A Ninja Turtles pinball machine isn’t that surprising. They’ve been around since 1984. A Godzilla pinball machine is even less surprising—Godzilla’s been smashing Tokyo since 1954. But a Mandalorian pinball machine? That’s got to be from 2019 at the earliest. Everything old is, well, still old, but it’s blending with the new, and that’s really cool.
I love pinball. As a teenager in the ‘80’s I remember going to the video arcade with my friends and while video games were cool enough—I was really good at Q*Bert—I was also drawn to the pinball machines that, even then, seemed a bit neglected. Even the new ones had a retro quality.

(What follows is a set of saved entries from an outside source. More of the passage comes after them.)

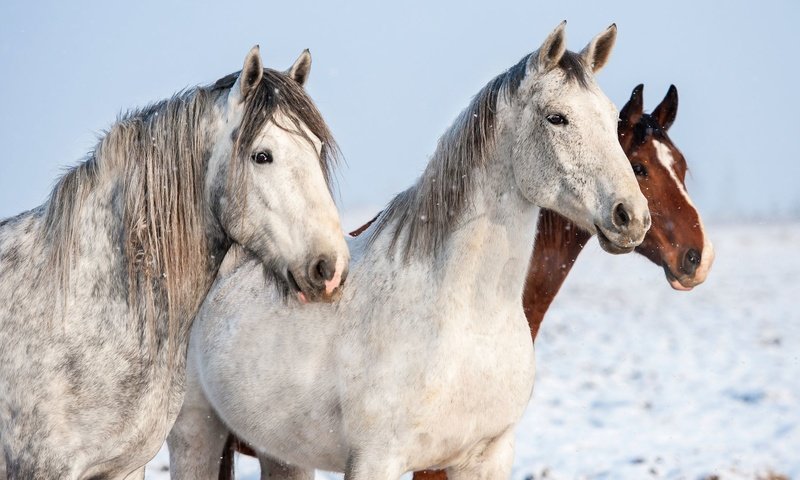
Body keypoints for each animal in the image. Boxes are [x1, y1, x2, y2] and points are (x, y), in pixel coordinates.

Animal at [167, 22, 648, 480]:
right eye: (556, 118)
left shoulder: (488, 459)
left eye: (611, 118)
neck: (466, 322)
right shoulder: (375, 461)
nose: (631, 216)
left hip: (282, 454)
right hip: (195, 432)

After all The Who’s Tommy had been around since 1969. What really appealed to me, though, was their tangible quality. Even if I couldn’t touch the ball it was still real and really rolling around just under me, not on a screen. And unlike video games a pinball machine has thousands of moving parts that can act in unpredictable ways, raising the element of chance. Pinball is also all about focus: you have to ignore the flashing lights, the sounds, and just concentrate on that one silver ball. Or silver balls if you go into multiball mode.
The coffee shop where I found these pinball machines also has tournaments, game nights that bring people together, which just adds emphasis to the real-world nature of pinball. It’s been a long time since video games left the arcade and went into the home. For a while LAN parties were big events but it seems like they’ve dropped off significantly, and services like Twitch allow people to watch and even comment on a gamer’s progress. Some people even get a certain amount of fame and make a living that way. There’s still something, well, real about pinball, and people coming together to play it just emphasizes that.
It also reminds me of one of my favorite pinball experiences. Near where I work there used to be a place with a couple of pinball machines. I’d go there on my lunch breaks with a few quarters. There were always the same three guys gathered around the same machine. I knew they were college students but they always seemed to be there. We never talked but I felt like I got to know them. Then one day I went in and just one of them was there alone. We nodded at each other and took turns playing the two games. Finally I asked him, “So, where are the other Lone Gunmen?”
Without batting an eye he shrugged and said, “In class.”